--- Records supplied Enclosed Below ---

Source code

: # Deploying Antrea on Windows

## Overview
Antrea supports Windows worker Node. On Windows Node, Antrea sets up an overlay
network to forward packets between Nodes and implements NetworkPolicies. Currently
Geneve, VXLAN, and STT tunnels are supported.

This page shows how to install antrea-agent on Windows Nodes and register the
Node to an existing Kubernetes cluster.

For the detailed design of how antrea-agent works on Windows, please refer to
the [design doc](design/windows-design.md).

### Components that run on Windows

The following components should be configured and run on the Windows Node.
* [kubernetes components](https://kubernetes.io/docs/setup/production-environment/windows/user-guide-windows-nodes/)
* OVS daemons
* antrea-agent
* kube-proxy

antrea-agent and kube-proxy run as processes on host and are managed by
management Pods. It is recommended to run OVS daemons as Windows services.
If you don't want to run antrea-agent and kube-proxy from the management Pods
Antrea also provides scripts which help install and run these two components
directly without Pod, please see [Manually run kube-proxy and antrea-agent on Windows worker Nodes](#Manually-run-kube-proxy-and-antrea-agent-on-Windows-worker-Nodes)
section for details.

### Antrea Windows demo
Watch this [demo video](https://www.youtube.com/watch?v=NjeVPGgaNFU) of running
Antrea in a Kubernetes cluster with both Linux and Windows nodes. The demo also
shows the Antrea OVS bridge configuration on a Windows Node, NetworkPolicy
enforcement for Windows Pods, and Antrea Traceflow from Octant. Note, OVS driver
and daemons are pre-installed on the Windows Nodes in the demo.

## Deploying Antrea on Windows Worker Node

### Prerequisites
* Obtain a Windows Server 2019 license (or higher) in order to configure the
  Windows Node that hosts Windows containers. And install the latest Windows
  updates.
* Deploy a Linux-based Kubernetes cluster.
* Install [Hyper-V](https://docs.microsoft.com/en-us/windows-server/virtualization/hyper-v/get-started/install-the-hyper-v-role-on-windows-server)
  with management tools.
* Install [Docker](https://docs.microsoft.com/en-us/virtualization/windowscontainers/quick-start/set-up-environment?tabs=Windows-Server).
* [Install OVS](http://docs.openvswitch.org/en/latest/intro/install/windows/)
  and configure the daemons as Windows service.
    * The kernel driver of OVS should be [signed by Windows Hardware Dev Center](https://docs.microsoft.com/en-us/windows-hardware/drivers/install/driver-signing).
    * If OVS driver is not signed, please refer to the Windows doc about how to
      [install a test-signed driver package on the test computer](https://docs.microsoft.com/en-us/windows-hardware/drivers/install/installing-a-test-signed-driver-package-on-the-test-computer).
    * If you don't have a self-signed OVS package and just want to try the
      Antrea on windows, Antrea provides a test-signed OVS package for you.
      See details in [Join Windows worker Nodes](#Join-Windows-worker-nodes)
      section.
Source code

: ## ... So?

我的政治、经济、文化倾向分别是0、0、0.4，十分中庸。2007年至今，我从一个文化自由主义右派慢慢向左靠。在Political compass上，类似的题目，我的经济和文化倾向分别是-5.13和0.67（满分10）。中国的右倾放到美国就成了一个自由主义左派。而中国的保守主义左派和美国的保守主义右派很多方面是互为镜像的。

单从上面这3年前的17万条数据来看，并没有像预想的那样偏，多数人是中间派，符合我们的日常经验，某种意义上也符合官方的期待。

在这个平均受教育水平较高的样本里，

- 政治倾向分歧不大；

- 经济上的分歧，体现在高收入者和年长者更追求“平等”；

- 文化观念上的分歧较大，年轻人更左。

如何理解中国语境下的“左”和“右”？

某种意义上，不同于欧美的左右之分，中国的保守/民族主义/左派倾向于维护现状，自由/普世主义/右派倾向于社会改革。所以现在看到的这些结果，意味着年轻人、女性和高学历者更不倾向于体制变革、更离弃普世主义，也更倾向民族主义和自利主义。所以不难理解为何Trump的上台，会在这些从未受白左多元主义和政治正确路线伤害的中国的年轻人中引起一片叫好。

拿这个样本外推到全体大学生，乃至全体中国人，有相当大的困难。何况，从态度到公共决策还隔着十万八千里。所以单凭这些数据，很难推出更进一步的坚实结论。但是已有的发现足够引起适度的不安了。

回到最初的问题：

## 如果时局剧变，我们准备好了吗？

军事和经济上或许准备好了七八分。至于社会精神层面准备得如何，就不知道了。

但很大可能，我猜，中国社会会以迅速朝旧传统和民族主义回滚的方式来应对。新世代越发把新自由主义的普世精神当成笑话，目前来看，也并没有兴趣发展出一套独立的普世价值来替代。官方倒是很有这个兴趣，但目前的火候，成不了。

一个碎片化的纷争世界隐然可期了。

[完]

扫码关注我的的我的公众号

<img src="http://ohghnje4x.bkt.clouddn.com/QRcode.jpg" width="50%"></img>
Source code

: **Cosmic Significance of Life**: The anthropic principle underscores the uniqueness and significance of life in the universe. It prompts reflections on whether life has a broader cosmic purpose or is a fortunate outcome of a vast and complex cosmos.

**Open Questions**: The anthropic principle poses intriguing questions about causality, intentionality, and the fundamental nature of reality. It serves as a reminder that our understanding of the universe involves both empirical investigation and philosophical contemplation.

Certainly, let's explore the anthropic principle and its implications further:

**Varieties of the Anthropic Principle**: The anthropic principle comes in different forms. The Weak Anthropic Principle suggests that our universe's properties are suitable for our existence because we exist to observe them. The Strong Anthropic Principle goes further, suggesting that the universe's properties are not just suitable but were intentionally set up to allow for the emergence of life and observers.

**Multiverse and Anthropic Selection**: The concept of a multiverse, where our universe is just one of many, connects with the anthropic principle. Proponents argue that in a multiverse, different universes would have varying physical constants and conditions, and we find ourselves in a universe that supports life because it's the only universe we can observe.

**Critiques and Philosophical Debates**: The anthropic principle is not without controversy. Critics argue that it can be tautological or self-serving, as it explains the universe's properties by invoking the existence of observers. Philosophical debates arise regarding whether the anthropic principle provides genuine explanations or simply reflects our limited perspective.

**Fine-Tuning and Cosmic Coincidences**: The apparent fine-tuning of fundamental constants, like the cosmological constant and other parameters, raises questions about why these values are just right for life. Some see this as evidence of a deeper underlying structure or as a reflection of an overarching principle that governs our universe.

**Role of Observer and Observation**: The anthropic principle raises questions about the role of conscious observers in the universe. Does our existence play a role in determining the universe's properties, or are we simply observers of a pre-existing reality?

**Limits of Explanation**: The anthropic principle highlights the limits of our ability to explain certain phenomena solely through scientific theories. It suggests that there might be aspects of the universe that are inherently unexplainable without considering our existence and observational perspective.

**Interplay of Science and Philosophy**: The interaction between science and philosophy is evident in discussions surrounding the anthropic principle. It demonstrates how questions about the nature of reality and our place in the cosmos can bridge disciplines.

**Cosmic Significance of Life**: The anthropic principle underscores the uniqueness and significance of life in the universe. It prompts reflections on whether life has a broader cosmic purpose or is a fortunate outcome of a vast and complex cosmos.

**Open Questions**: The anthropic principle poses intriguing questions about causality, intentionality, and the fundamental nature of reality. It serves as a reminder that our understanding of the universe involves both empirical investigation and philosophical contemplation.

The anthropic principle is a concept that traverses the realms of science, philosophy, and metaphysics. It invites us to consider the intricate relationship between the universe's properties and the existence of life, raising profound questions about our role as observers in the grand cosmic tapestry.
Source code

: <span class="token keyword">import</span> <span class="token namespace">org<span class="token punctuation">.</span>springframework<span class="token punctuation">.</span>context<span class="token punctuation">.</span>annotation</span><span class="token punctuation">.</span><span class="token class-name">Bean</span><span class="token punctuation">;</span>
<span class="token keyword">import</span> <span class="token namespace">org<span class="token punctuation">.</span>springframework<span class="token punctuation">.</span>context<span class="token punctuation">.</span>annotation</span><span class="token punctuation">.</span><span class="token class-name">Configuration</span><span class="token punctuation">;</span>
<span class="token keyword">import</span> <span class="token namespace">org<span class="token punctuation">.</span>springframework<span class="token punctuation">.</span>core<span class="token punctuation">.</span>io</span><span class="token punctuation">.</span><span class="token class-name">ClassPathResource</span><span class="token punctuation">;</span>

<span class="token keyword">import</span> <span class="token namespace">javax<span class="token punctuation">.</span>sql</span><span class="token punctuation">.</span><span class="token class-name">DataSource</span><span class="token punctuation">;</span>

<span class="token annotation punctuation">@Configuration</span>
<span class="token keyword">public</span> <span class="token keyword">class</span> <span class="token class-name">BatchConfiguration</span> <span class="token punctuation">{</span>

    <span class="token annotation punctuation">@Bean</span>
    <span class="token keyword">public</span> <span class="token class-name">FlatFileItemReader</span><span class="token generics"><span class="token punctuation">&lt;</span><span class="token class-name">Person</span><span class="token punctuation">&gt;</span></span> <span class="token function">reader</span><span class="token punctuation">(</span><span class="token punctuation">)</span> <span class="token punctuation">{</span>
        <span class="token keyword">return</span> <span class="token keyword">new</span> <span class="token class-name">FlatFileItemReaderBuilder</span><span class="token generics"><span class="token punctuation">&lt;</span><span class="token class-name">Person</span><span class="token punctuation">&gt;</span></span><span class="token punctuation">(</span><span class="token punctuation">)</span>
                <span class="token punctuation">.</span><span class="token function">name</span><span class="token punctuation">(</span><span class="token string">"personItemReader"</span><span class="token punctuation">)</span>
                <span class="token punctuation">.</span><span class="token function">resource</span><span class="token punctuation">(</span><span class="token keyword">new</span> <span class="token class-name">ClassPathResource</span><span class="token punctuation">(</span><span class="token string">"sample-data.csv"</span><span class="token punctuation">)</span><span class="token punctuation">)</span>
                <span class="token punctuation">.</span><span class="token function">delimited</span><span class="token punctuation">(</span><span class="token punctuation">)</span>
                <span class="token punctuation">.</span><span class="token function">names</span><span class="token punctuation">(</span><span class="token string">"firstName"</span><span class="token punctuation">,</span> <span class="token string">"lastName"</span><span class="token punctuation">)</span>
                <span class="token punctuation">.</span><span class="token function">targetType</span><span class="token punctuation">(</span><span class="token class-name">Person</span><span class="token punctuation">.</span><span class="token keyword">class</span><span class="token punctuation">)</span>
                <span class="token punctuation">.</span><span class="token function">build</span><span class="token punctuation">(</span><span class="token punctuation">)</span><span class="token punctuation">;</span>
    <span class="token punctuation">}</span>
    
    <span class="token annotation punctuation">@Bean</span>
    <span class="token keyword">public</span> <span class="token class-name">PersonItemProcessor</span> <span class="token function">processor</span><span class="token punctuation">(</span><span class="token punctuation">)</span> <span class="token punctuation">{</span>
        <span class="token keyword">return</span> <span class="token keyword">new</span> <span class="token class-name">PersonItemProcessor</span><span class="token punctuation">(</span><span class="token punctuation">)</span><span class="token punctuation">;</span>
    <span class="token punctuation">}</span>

--- End of Enclosed Records supplied ---

Instructions for the task:
When a line in the records above holds "provides", that line is to be reported.

Written answer:
Antrea also provides scripts which help install and run these two components
      Antrea on windows, Antrea provides a test-signed OVS package for you.
**Critiques and Philosophical Debates**: The anthropic principle is not without controversy. Critics argue that it can be tautological or self-serving, as it explains the universe's properties by invoking the existence of observers. Philosophical debates arise regarding whether the anthropic principle provides genuine explanations or simply reflects our limited perspective.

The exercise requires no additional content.